:: Task prompt ::
Keep only the lines in the records below that contain the string "wird", treating uppercase and lowercase as different.

START Entries shown

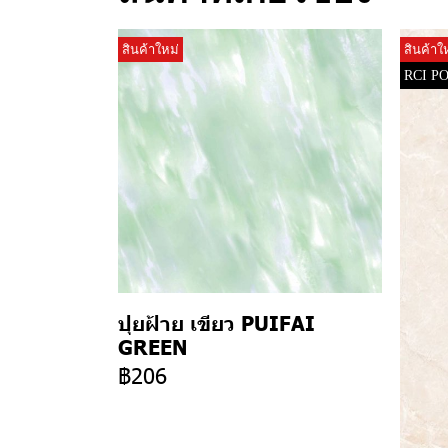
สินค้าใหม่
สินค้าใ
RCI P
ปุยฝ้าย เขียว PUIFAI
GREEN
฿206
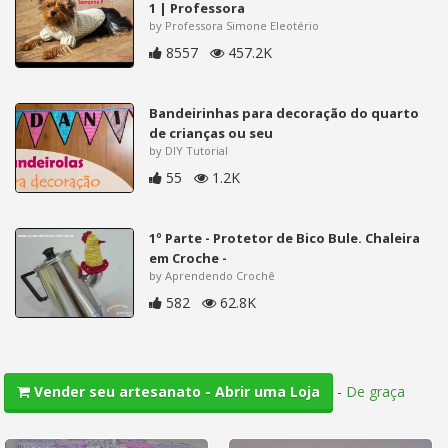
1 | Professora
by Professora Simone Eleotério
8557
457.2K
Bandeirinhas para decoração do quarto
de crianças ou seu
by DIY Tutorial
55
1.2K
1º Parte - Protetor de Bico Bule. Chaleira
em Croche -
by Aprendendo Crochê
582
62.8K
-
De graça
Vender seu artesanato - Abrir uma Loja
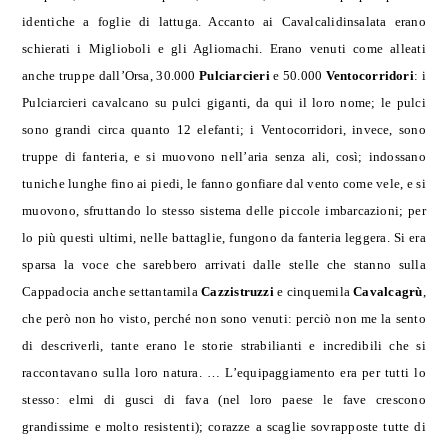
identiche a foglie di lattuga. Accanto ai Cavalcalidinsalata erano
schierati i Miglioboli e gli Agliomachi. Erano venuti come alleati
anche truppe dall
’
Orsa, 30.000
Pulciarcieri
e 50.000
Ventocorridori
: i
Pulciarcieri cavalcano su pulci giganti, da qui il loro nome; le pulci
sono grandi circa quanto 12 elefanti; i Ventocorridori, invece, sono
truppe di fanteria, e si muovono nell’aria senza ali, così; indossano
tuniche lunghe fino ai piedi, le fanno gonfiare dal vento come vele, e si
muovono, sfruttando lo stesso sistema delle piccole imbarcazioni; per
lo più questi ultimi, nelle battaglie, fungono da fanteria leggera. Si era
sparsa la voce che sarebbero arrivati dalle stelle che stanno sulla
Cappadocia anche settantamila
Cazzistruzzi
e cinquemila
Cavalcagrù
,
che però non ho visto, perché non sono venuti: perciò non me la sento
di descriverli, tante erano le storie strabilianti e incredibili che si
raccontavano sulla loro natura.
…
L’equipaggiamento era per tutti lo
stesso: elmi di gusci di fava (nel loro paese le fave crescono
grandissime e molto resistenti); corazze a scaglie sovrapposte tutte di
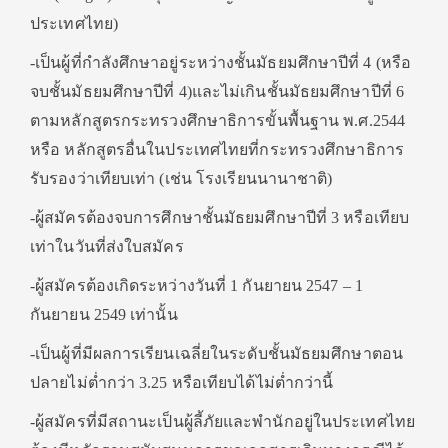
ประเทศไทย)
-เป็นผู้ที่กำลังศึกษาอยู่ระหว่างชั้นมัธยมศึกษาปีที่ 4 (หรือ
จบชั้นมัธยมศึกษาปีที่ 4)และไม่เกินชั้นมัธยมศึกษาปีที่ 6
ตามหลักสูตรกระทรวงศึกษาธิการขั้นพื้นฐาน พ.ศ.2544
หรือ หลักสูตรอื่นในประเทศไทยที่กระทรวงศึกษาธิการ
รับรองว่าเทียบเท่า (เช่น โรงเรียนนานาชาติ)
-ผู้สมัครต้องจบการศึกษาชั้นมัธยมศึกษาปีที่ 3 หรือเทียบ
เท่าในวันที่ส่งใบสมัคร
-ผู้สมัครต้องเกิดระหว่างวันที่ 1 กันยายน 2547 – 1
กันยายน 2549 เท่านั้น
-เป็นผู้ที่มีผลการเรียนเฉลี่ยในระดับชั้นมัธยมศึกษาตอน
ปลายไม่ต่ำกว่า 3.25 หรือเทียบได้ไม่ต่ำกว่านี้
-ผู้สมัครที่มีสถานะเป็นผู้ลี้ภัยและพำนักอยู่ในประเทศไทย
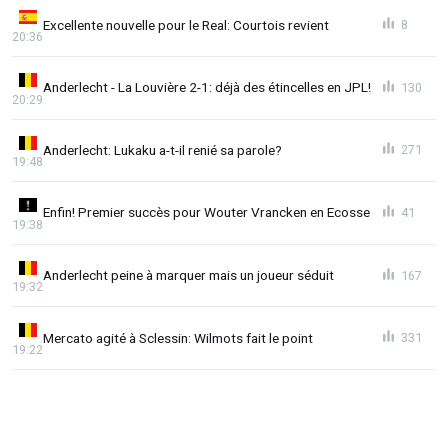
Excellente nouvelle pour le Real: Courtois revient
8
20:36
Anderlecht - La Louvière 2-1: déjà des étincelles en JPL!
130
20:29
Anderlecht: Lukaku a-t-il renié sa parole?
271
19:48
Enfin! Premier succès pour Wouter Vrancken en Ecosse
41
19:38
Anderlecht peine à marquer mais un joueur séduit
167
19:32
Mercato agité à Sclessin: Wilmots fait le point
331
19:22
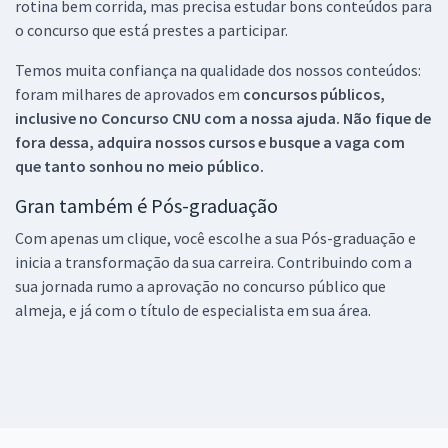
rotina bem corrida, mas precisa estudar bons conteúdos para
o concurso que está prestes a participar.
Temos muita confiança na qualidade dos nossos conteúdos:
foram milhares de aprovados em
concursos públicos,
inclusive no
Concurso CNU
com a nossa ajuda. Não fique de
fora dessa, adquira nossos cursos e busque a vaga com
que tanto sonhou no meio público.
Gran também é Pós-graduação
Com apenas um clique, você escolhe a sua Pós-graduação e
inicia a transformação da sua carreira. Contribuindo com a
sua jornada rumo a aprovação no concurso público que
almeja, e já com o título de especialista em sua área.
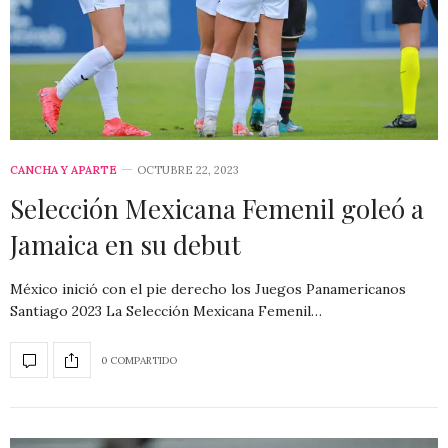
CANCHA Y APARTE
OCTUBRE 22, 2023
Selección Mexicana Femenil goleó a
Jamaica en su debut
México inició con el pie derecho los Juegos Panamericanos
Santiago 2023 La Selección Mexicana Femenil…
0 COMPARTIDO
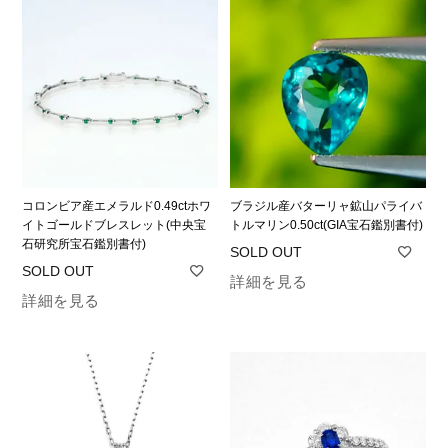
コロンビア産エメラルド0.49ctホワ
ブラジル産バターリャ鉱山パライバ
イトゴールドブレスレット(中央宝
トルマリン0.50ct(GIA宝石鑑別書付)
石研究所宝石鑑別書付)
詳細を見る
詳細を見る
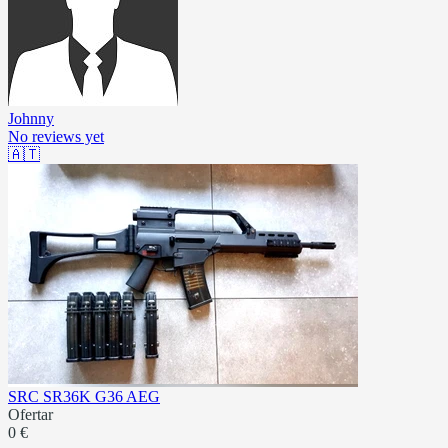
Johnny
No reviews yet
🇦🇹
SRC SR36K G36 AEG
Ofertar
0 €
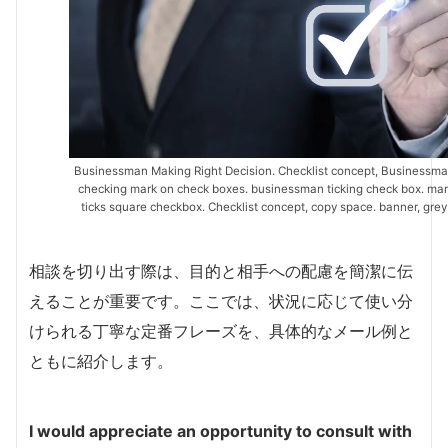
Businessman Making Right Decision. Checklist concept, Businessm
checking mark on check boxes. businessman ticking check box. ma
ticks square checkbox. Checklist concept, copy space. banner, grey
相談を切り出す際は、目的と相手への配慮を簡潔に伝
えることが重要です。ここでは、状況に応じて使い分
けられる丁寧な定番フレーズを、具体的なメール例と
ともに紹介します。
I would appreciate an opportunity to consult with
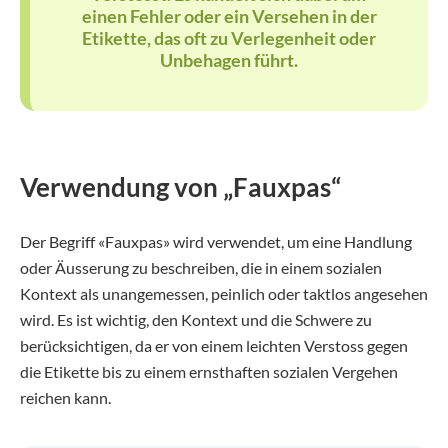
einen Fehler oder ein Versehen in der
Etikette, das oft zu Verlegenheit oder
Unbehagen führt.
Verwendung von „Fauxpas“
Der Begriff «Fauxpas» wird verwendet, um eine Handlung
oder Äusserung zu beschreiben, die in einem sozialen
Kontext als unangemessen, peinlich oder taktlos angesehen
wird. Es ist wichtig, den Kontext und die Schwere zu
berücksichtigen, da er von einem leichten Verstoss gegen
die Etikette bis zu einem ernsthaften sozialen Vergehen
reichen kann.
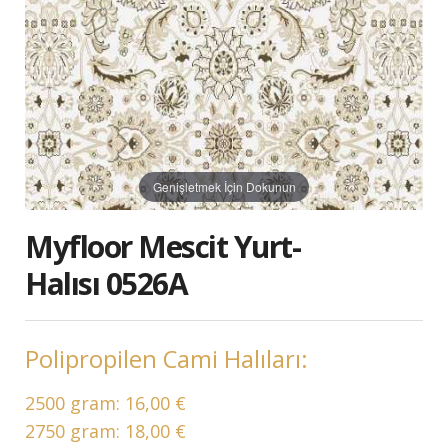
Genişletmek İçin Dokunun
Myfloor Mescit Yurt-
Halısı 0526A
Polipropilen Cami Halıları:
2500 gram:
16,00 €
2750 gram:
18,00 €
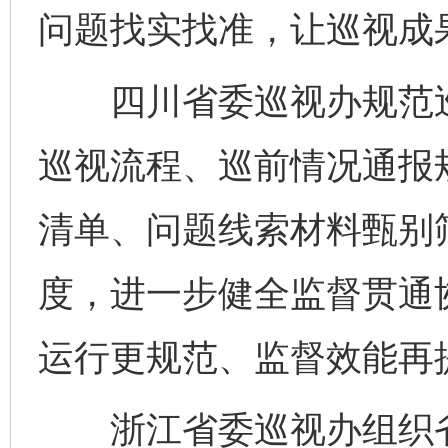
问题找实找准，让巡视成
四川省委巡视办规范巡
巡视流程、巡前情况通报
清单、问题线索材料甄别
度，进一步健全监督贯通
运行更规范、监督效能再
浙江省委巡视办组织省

END Entries shown

:: Completed exercise ::
Der Begriff «Fauxpas» wird verwendet, um eine Handlung
wird. Es ist wichtig, den Kontext und die Schwere zu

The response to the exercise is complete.